Punk alleges he was terminated the morning of his wedding in 2014, which he said was a final straw working for the company ever again.
The legend of CM Punk
Watch any WWE programming from 2014-present and fan chants of “CM Punk” are common. It’s a catch-cry for fans decrying what they’re seeing in the ring, voicing their displeasure with management by cheering for a man who hated Vince McMahon and the entire WWE corporate structure.
Fans desperately wanted Punk to return, to “save” the company from perceived mismanagement. It got so pronounced that WWE commonly muted crowd microphones to lessen the impact of CM Punk chants.
Then, it 2019 it seemed there might be amends. Punk returned to co-host WWE Backstage, a studio program on FOX. Many fans saw it as a sign Punk was returning, but it wasn’t to be. The wrestler confirmed he would not be coming back to the ring.
What is being rumored right now?
Ever since its inception, All Elite Wrestling (AEW) has been mentioned as potential home for CM Punk. An opportunity away from WWE for him to return to mainstream wrestling, giving fans what they wanted for years, and the possibility he’d once again revolutionize the business.
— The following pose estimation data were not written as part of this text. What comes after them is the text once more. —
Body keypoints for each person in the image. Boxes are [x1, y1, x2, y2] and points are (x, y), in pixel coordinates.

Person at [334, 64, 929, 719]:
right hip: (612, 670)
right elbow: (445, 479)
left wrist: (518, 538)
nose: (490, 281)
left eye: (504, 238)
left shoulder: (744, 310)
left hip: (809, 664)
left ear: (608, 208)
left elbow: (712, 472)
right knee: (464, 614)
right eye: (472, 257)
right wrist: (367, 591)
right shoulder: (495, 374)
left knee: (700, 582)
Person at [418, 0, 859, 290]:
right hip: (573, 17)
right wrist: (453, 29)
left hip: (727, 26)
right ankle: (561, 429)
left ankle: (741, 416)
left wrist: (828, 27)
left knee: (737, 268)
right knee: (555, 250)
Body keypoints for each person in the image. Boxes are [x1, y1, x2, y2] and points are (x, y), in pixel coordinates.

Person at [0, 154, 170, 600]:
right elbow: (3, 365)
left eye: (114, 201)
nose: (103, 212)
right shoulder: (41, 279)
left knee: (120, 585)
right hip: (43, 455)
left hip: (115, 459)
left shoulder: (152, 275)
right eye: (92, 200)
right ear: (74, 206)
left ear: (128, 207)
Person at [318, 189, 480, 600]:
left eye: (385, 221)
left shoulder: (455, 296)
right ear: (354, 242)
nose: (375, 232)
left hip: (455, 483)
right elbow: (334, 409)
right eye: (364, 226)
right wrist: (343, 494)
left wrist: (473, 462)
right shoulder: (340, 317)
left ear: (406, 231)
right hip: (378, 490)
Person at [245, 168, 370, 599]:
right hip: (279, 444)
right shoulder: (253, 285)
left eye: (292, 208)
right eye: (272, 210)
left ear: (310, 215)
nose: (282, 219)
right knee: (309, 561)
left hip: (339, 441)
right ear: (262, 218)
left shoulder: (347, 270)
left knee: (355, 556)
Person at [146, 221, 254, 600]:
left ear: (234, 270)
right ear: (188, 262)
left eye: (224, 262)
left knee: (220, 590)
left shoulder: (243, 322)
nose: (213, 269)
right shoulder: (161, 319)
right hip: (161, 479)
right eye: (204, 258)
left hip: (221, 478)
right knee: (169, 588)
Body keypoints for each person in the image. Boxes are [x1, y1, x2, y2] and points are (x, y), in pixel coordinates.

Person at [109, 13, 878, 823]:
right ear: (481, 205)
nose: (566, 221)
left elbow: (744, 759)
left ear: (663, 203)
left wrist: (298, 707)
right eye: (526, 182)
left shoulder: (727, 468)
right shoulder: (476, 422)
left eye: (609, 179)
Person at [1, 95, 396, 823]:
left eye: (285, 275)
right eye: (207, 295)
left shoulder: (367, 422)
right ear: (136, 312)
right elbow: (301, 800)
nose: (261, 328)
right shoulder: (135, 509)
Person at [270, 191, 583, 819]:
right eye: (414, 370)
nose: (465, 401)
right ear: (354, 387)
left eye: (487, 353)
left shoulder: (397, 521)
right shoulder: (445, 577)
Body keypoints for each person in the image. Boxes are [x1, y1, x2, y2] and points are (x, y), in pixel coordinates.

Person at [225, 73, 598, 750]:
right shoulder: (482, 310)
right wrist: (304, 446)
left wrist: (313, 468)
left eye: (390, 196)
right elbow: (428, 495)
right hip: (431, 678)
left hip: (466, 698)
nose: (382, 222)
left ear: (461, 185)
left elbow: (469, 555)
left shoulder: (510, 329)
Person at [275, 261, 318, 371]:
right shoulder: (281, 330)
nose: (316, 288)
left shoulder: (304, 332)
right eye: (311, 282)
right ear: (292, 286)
Every time it was mentioned Punk would either not answer, sarcastically mock AEW, or write off the possibility all together. Then rumors started swirling that not only was Punk training to return to the ring, but it was going to happen in AEW.
Recently launching its second weekly show, the one-hour AEW Rampage, anticipation reached a fevered pitch when AEW made the choice to go big for its second week show. Traditionally a company that books smaller, more intimate arenas — AEW booked the United Center in Chicago, Punk’s home town, and branded the event “The First Dance.” Curiously at the same time, Punk posted the classic mid-90s Bulls introduction at the United Center on Instagram — solidifying in the minds of fans that Punk was coming.
AEW owner Tony Khan further built the event.
I’m betting that excitement from the most anticipated announcement in @AEW history at #AEWRampage The First Dance will build up through All Out on PPV. We’ll make new fans + we’ll welcome dormant wrestling households worldwide back into the fold; a new era in #AEW begins tomorrow
— Tony Khan (@TonyKhan) August 19, 2021
Now fans are ready. By every report CM Punk will debut tonight in Chicago and mark his return to professional wrestling for the first time in seven years. The anticipation is greater than ever, and unlike anything wrestling has seen in years.
No matter what happens next, things are about to get wild — and completely change the face of professional wrestling.